Publié le 28/04/2026 — Cycle 2 · CP & CE1
Le graphème «oi» est particulièrement facile à introduire : il est très fréquent, toujours prononcé de la même façon, et les élèves le rencontrent dans des mots très courants dès leur quotidien (oiseau, voiture, roi, étoile). Commencez par faire lire ces mots oralement avant de montrer le graphème — les élèves le connaissent déjà à l'oral.
Lors du rituel du matin, affichez un mot en «oi» et demandez aux élèves de le segmenter en syllabes : voi-ture, oi-seau, é-toi-le. La syllabation avec «oi» est souvent surprenante pour les élèves : «oiseau» a 3 syllabes malgré les 6 lettres.
Le son [oi] = [w] + [a] glissés ensemble. Avant de montrer la graphie, faites entendre ce double mouvement articulatoire. Prononcez lentement : «w... a... wa», puis de plus en plus vite. Demandez aux élèves de faire pareil. Ce travail oral est indispensable pour les élèves qui auraient tendance à lire «o-i» en deux sons séparés.
Lisez des mots à voix haute. Les élèves lèvent la main quand ils entendent [wa] : voiture ✓ — bateau ✗ — roi ✓ — soleil ✗ — oiseau ✓ — maison ✗ — boite ✓ — mouton ✗. Attention à ne pas confondre «oi» avec «oua» (comme dans «ouais») — la prononciation est légèrement différente.
«Oi» peut se trouver partout dans le mot. Faites identifier sa position : oiseau (début), voiture (milieu), roi (fin). Cette variété est une richesse mais peut surprendre les élèves — montrer plusieurs exemples dans chaque position.
Mots repères pour travailler le son :
La bonne nouvelle avec «oi» : une seule graphie pour un seul son. Pas d'exception à gérer en CP. Montrez le graphème et formulez clairement : «Chaque fois que je vois «oi», je lis [wa]. Toujours.»
Préparez des cartes : oi · boi · coi · doi · foi · loi · moi · roi · soi · toi · voi.
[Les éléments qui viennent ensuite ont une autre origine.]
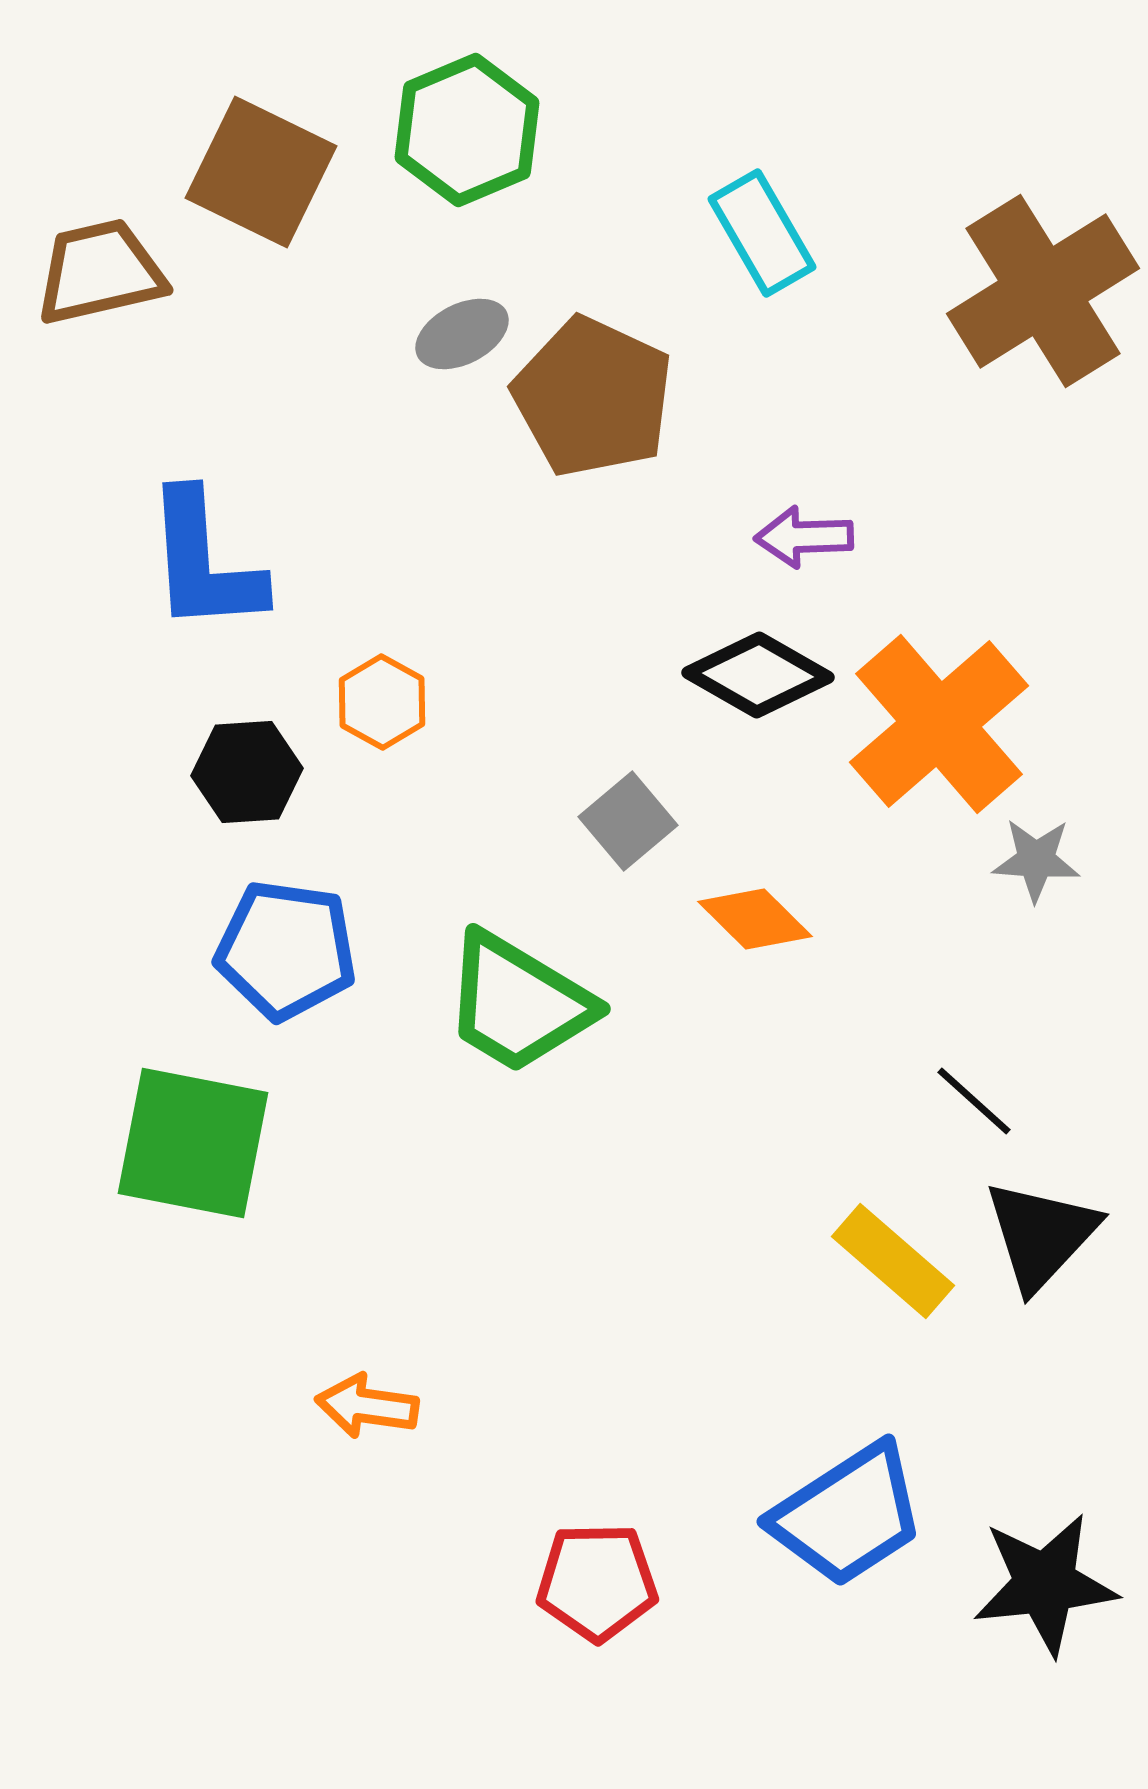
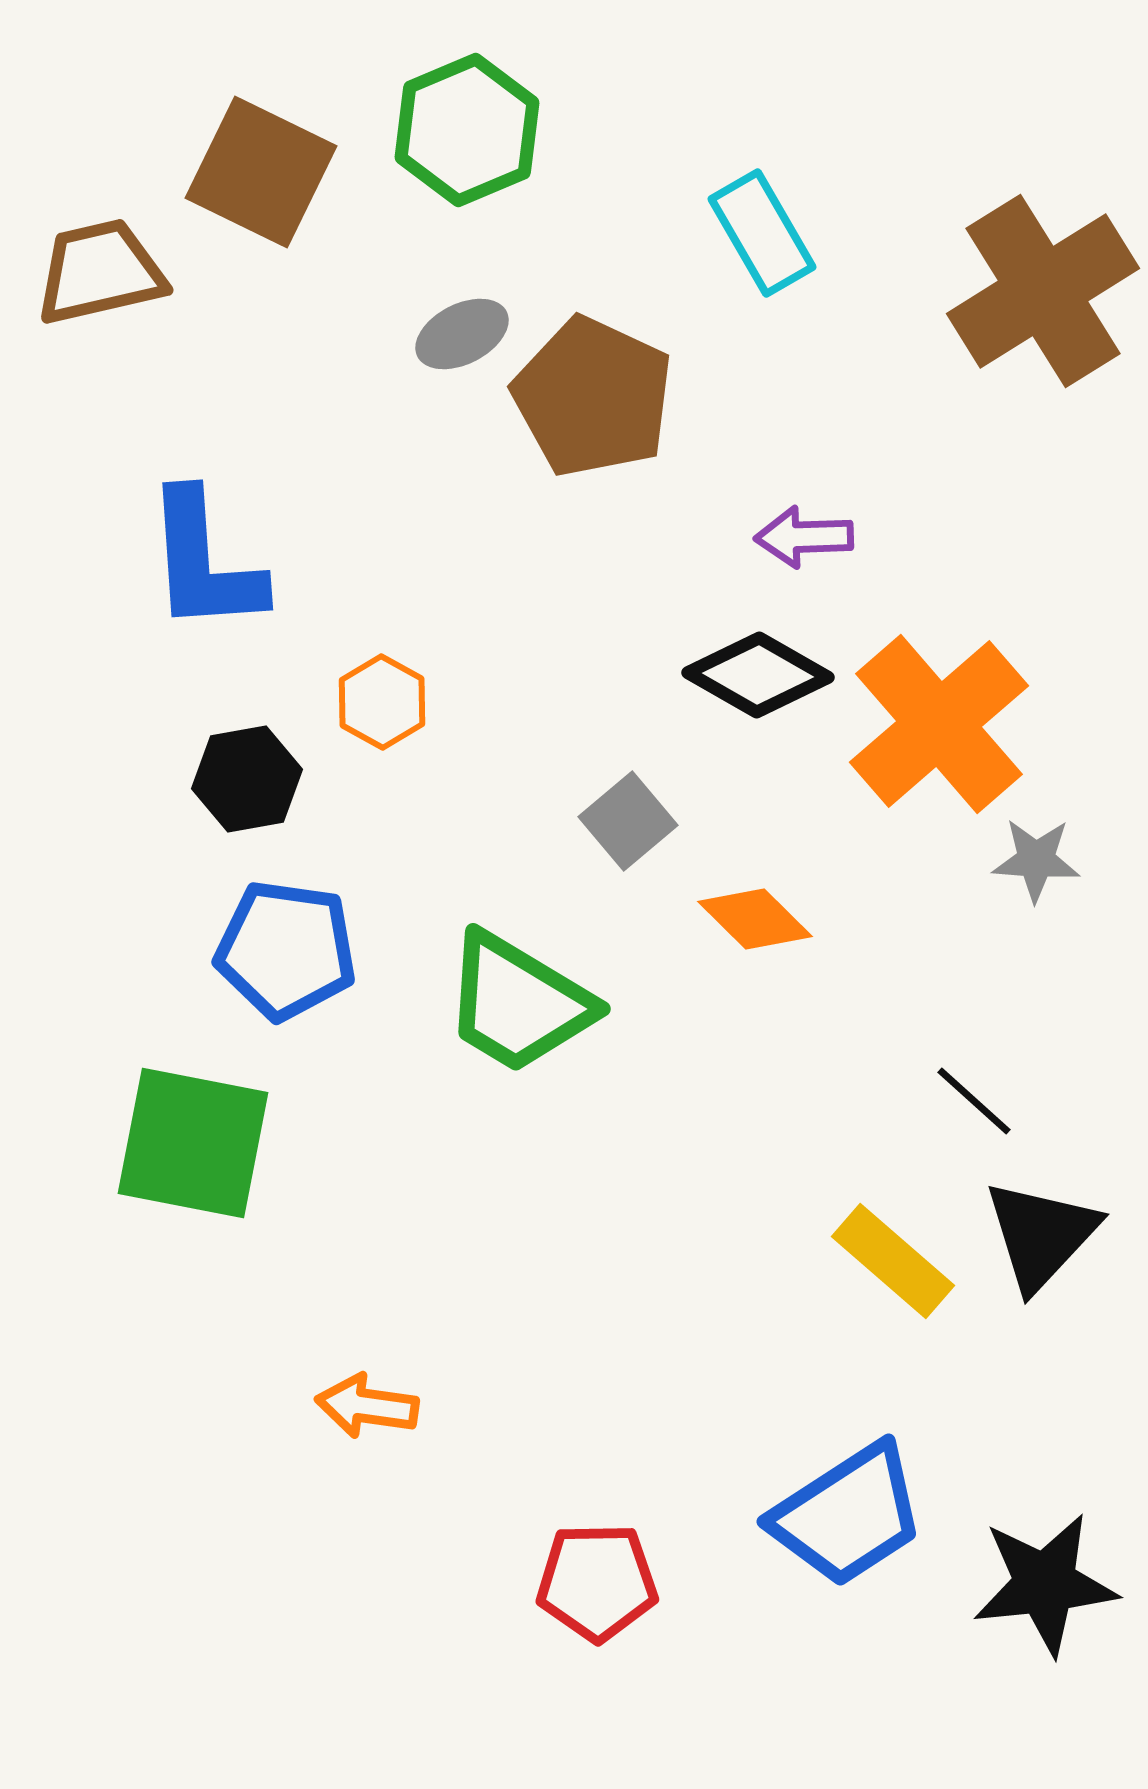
black hexagon: moved 7 px down; rotated 6 degrees counterclockwise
Lisez ensemble en insistant sur le fait que «oi» fait toujours [wa]. Enchaînez avec des mots entiers : boi-te, v-oi-ture, oi-seau.
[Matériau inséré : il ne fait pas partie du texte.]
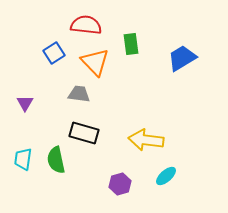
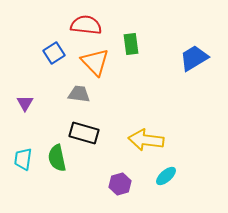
blue trapezoid: moved 12 px right
green semicircle: moved 1 px right, 2 px up
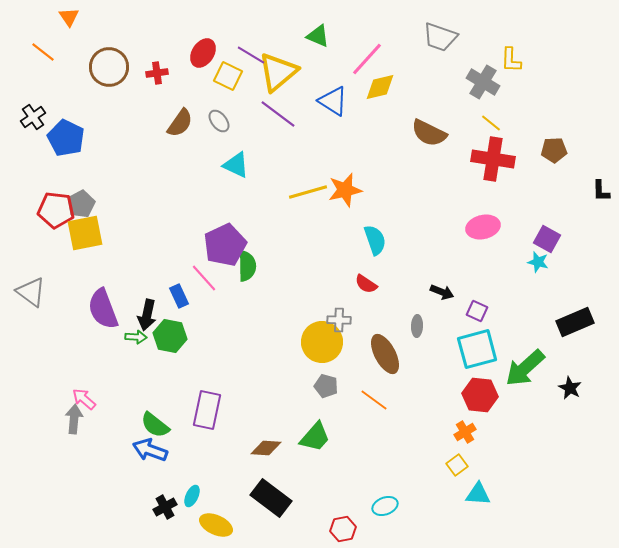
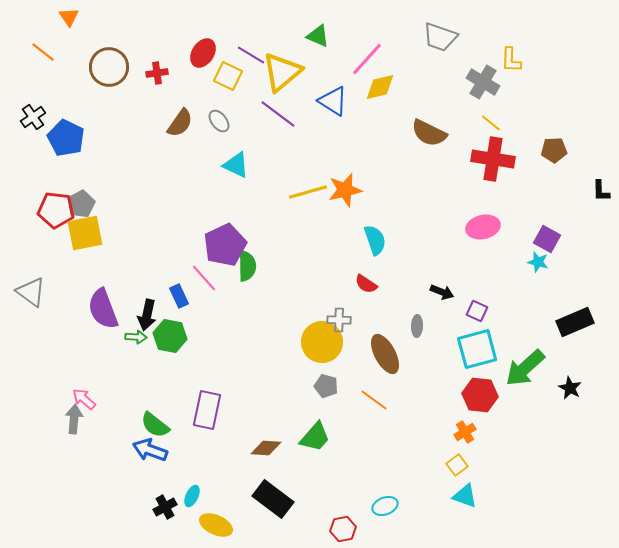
yellow triangle at (278, 72): moved 4 px right
cyan triangle at (478, 494): moved 13 px left, 2 px down; rotated 16 degrees clockwise
black rectangle at (271, 498): moved 2 px right, 1 px down
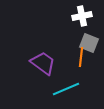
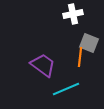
white cross: moved 9 px left, 2 px up
orange line: moved 1 px left
purple trapezoid: moved 2 px down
Proposez des phrases simples avec des mots déjà connus : «Le roi voit un oiseau.» — «La voiture est noire.» Lisez collectivement en soulignant «oi» à chaque occurrence.
Élèves en difficulté : commencer par les mots de 1–2 syllabes avec «oi» en position finale (roi, moi, foi) avant les mots plus longs (voiture, oiseau). La position finale facilite l'identification et la mémorisation.
Élèves rapides : chercher des mots avec «oi» dans plusieurs catégories (animaux : oiseau ; objets : boite ; personnes : roi, moi, toi). Composer une phrase avec trois mots en «oi».
Le son [oi] est en réalité la fusion de deux sons : [w] + [a]. Faire entendre les deux éléments séparément ("w"... "a"... "wa") peut aider les élèves à le mémoriser. Le doigt final dans «doigt» est muet — à signaler.
«Oi» est une diphtongue : en français, le «o» dans ce graphème est prononcé comme une semi-voyelle [w], très rapidement, avant de glisser vers le «a». Ce n'est pas le «o» de moto. Le glissement est si rapide que le résultat sonore est [wa]. En CP, il suffit de faire entendre le glissement : «w... a... wa» — les élèves reproduisent généralement sans difficulté.
Le «gt» de «doigt» est entièrement muet. C'est une des spécificités de l'orthographe française héritée du latin. Au CP, on signale simplement l'exception sans l'expliquer étymologiquement. On peut l'écrire en classe avec les lettres muettes en gris ou en pointillés pour visualiser qu'elles existent à l'écrit mais ne se prononcent pas.
La diphtongue [wa] n'existe pas dans toutes les langues. Pour les élèves allophones dont la langue maternelle ne contient pas ce glissement (ex : arabe standard, langues africaines tonales), la prononciation peut nécessiter un travail articulatoire spécifique. Faire répéter lentement le glissement w→a, puis accélérer progressivement. Les paires voiture/voitre ou roi/roi (même mot, mais répété en exagérant le glissement) aident.